Colesceau shut the door on his already snoring mother, went downstairs and poured a giant cocktail of pure vodka. Then he went back upstairs and into the spare bedroom, locking the door behind him. He was weeping though he wasn’t sad, and he could feel the cool tears on his cheeks.
It had been like this for three years. His body did one thing, and his mind did another. No connection. No unity. It was strange to feel rage and anger, but to have no erection; to feel furious and frustrated, but to have tears running down his face.
He stripped down to his underwear and stood in front of the mirrored wall. He set the tumbler on the floor beside him. He wanted to see himself now that the hormone treatments were stopped. He unbuttoned the shirt, realizing with a sense of dread that this was the worst he would look, that the effects were as bad now as they would get.
This is what they have made of me. Manhood shot through with womanhood and the result is neither.
So he dropped the shirt, pulled off his underwear and looked at himself in the glass. He saw that his general shape was suggestive of the human female rather than the human male. He saw the deep pocks the dog teeth had left, and the jagged suture scars guaranteed by disinterested government doctors. Before the police dogs his skin had been pale and clear and taut. He saw his flabby midsection, the valiant little breasts trying so hard not to become what they were not intended to be. Before the hormone treatments they had been flat, efficient ministers of strength. He saw the loose nest of hair and skin between his legs. Before all of this they had been his precious cock and balls, they had always been there for him, they had been him when he needed them to be — his expression of hate, desire, rage. Now they were an image of pure defeat. And no matter what he imagined, he couldn’t get even the faintest stirring of desire to register down there. For now, as it was so often in the last three years, his organ was nothing more than a phantom.
He stooped and got his vodka, draining it down to the last cold drop.
Then everything hit him. The hatred and rage, the desire and impotence, the frustration and weakness. All of it stewed in the vodka and progesterone, all of it mixed together into a toxic blend.
Colesceau opened his mouth and bared his teeth. He trapped the scream far down in his throat and didn’t let it out His head rang with pain. He could feel his own hot damp breath all around his face and see the steam it formed in the air-conditioned room. Like he was breathing smoke.

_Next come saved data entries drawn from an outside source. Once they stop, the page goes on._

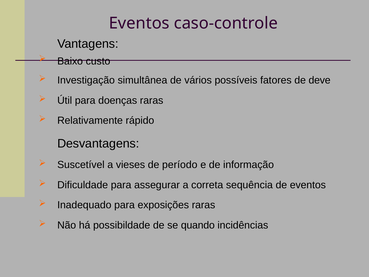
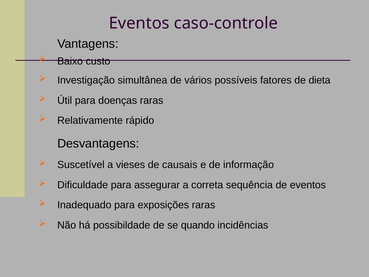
deve: deve -> dieta
período: período -> causais
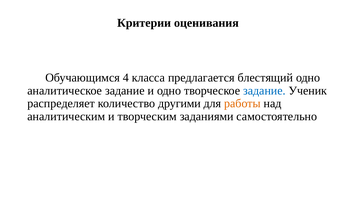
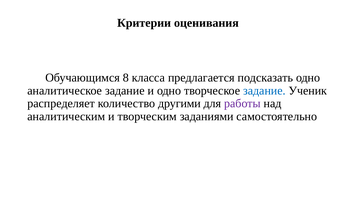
4: 4 -> 8
блестящий: блестящий -> подсказать
работы colour: orange -> purple
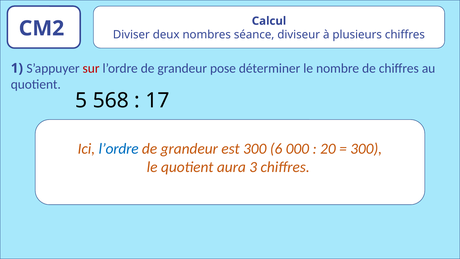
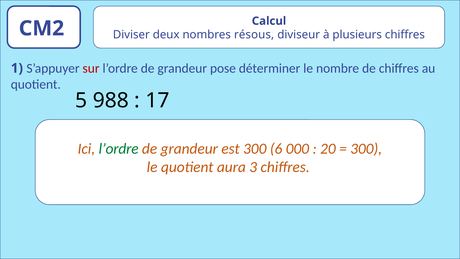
séance: séance -> résous
568: 568 -> 988
l’ordre at (119, 149) colour: blue -> green
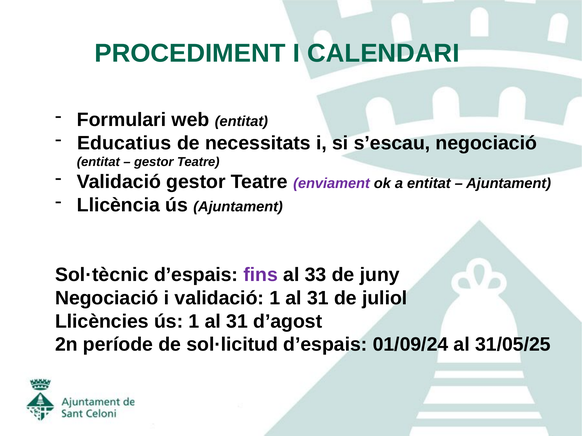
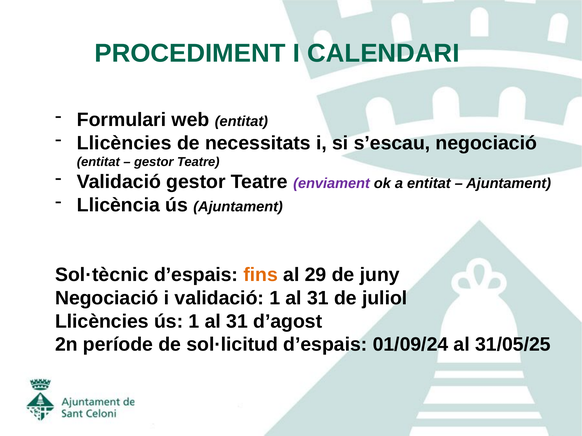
Educatius at (124, 143): Educatius -> Llicències
fins colour: purple -> orange
33: 33 -> 29
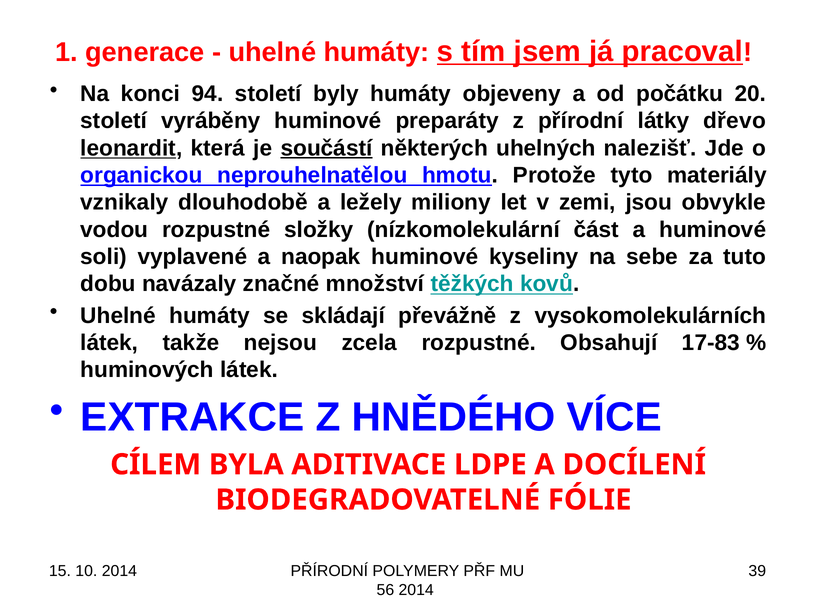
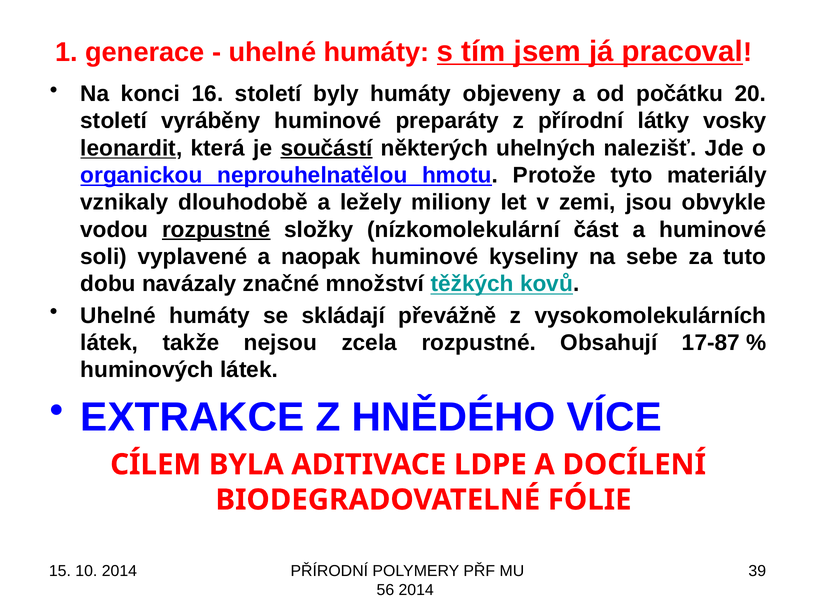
94: 94 -> 16
dřevo: dřevo -> vosky
rozpustné at (216, 230) underline: none -> present
17-83: 17-83 -> 17-87
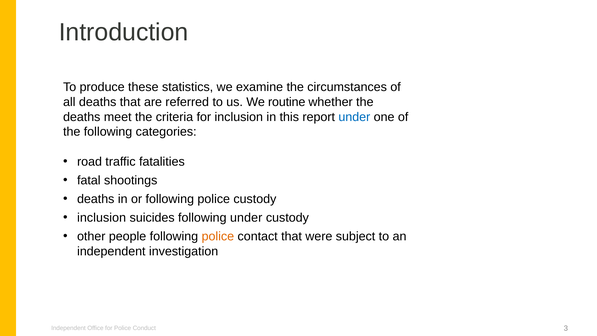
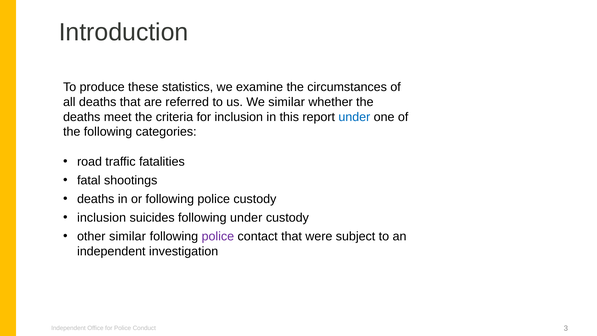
We routine: routine -> similar
other people: people -> similar
police at (218, 236) colour: orange -> purple
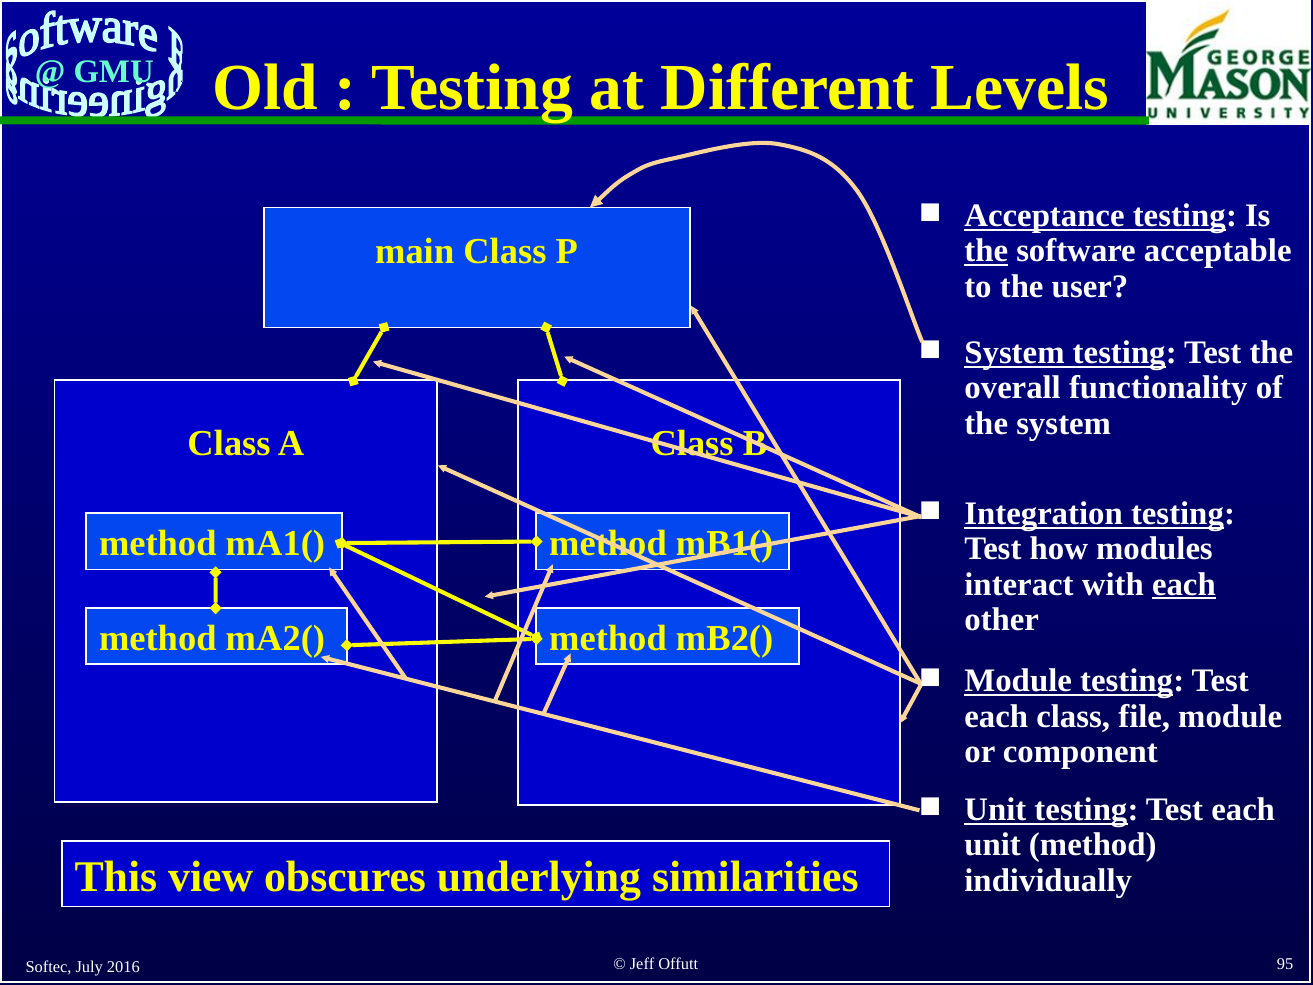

He looked at himself again and saw the thing he had become. He drew another breath and choked down another soundless scream. The glass broke in his hand and he felt the ice landing around his toes.
And he had the vision — while his head roared with a silent bellow of despair — of what he would do next.
To establish himself again. To better himself.
To show his mother and the miserable world that he could rise above what they had made of him.
He thought it through and he thought it through again. He watched his face, still a grimace of tears and a frozen scream. So much to do now, and so little time.
Trudy’s number was still in the Bible in his living room, and he’d need to leave a little something for his mother.